The 40-year-old, who works in London, reflects on colonial history and growing up in the Philippines where his parents struggled against authoritarianism.

Le Bas's Incipit Vita Nova. Here Begins The New Life/A New Life Is Beginning at Secession art institute in Vienna saw painted fabrics hung, with theatrical costumes and sculptures also part of the exhibit.

The 58-year-old artist was inspired by the death of her grandmother and the history of the Roma people.

The jury said they "were impressed by the energy and immediacy present in this exhibition, and its powerful expression of making art in a time of chaos".

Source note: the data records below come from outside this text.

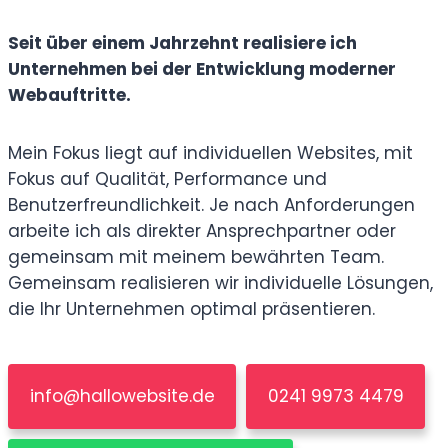
Seit über einem Jahrzehnt realisiere ich
Unternehmen bei der Entwicklung moderner
Webauftritte.
Mein Fokus liegt auf individuellen Websites, mit
Fokus auf Qualität, Performance und
Benutzerfreundlichkeit. Je nach Anforderungen
arbeite ich als direkter Ansprechpartner oder
gemeinsam mit meinem bewährten Team.
Gemeinsam realisieren wir individuelle Lösungen,
die Ihr Unternehmen optimal präsentieren.
info@hallowebsite.de
0241 9973 4479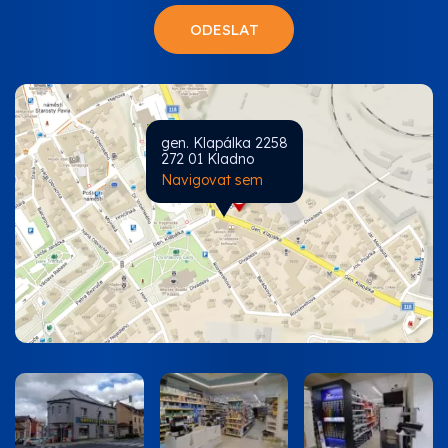
gen. Klapálka 2258
272 01 Kladno
Navigovat sem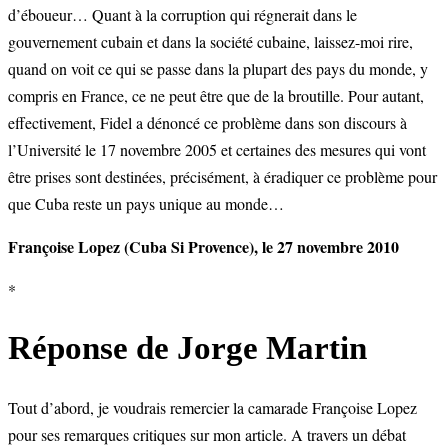
d’éboueur… Quant à la corruption qui régnerait dans le
gouvernement cubain et dans la société cubaine, laissez-moi rire,
quand on voit ce qui se passe dans la plupart des pays du monde, y
compris en France, ce ne peut être que de la broutille. Pour autant,
effectivement, Fidel a dénoncé ce problème dans son discours à
l’Université le 17 novembre 2005 et certaines des mesures qui vont
être prises sont destinées, précisément, à éradiquer ce problème pour
que Cuba reste un pays unique au monde…
Françoise Lopez (Cuba Si Provence), le 27 novembre 2010
*
Réponse de Jorge Martin
Tout d’abord, je voudrais remercier la camarade Françoise Lopez
pour ses remarques critiques sur mon article. A travers un débat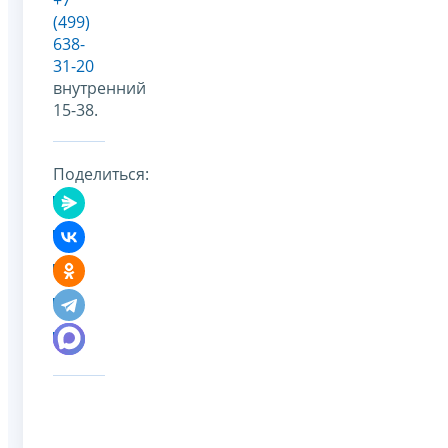
(499)
638-
31-20
внутренний
15-38.
Поделиться: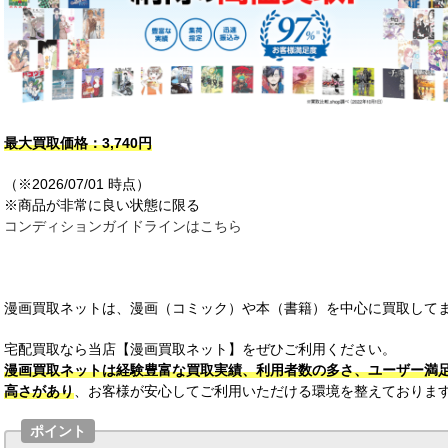
最大買取価格：3,740円
（※2026/07/01 時点）
※商品が非常に良い状態に限る
コンディションガイドラインはこちら
漫画買取ネットは、漫画（コミック）や本（書籍）を中心に買取してま
宅配買取なら当店【漫画買取ネット】をぜひご利用ください。
漫画買取ネットは経験豊富な買取実績、利用者数の多さ、ユーザー満
高さがあり
、お客様が安心してご利用いただける環境を整えておりま
ポイント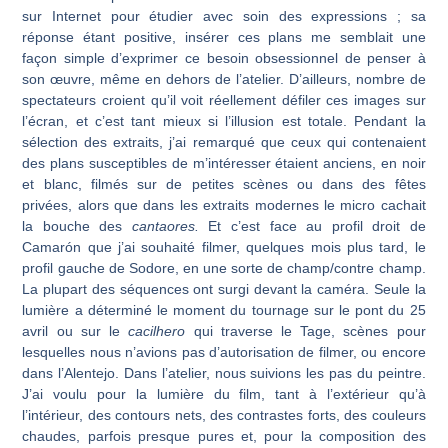
sur Internet pour étudier avec soin des expressions ; sa
réponse étant positive, insérer ces plans me semblait une
façon simple d’exprimer ce besoin obsessionnel de penser à
son œuvre, même en dehors de l’atelier. D’ailleurs, nombre de
spectateurs croient qu’il voit réelle­ment défiler ces images sur
l’écran, et c’est tant mieux si l’illusion est totale. Pendant la
sélection des extraits, j’ai remarqué que ceux qui contenaient
des plans susceptibles de m’intéresser étaient anciens, en noir
et blanc, filmés sur de petites scènes ou dans des fêtes
privées, alors que dans les extraits modernes le micro cachait
la bouche des
cantaores.
Et c’est face au profil droit de
Camarón que j’ai souhaité filmer, quelques mois plus tard, le
profil gauche de Sodore, en une sorte de champ/contre champ.
La plupart des séquences ont surgi devant la caméra. Seule la
lumière a déterminé le mo­ment du tournage sur le pont du 25
avril ou sur le
cacilhero
qui traverse le Tage, scènes pour
lesquelles nous n’avions pas d’autorisation de filmer, ou encore
dans l’Alentejo. Dans l’atelier, nous suivions les pas du peintre.
J’ai voulu pour la lumière du film, tant à l’extérieur qu’à
l’intérieur, des contours nets, des contrastes forts, des couleurs
chaudes, parfois presque pures et, pour la composition des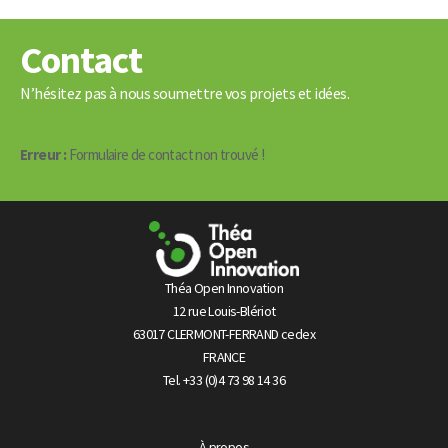
Contact
N’hésitez pas à nous soumettre vos projets et idées.
Erreur :
Formulaire de contact non trouvé !
Théa Open Innovation
12 rue Louis-Blériot
63017 CLERMONT-FERRAND cedex
FRANCE
Tel. +33 (0)4 73 98 14 36
À propos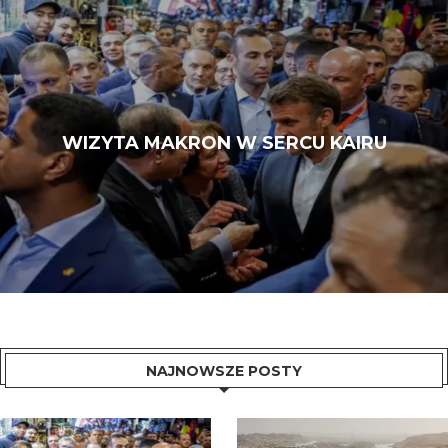
WIZYTA MAKRON W SERCU KAIRU
NAJNOWSZE POSTY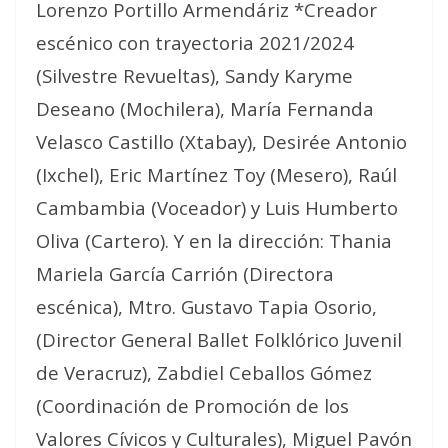
Lorenzo Portillo Armendáriz *Creador
escénico con trayectoria 2021/2024
(Silvestre Revueltas), Sandy Karyme
Deseano (Mochilera), María Fernanda
Velasco Castillo (Xtabay), Desirée Antonio
(Ixchel), Eric Martínez Toy (Mesero), Raúl
Cambambia (Voceador) y Luis Humberto
Oliva (Cartero). Y en la dirección: Thania
Mariela García Carrión (Directora
escénica), Mtro. Gustavo Tapia Osorio,
(Director General Ballet Folklórico Juvenil
de Veracruz), Zabdiel Ceballos Gómez
(Coordinación de Promoción de los
Valores Cívicos y Culturales), Miguel Pavón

Johnson, 65, has been given the nod for her solo exhibition Presence at The Courtauld Gallery in London, and Drawn Out at Ortuzar Projects, New York.

She uses portraits of black women and men in a combination of pastels, gouache and watercolour and was praised by the judges for her "sensitive and dramatic use of line, colour, space and scale to express empathy and intimacy with her subjects".

Alex Farquharson, director of Tate Britain and chairman of the Turner Prize jury, said: "All four of them make work that is full of life.

"They show how contemporary art can fascinate, surprise and move us, and how it can speak powerfully of complex identities and memories, often through the subtlest of details.

"In the Turner Prize's 40th year, this shortlist proves that British artistic talent is as rich and vibrant as ever."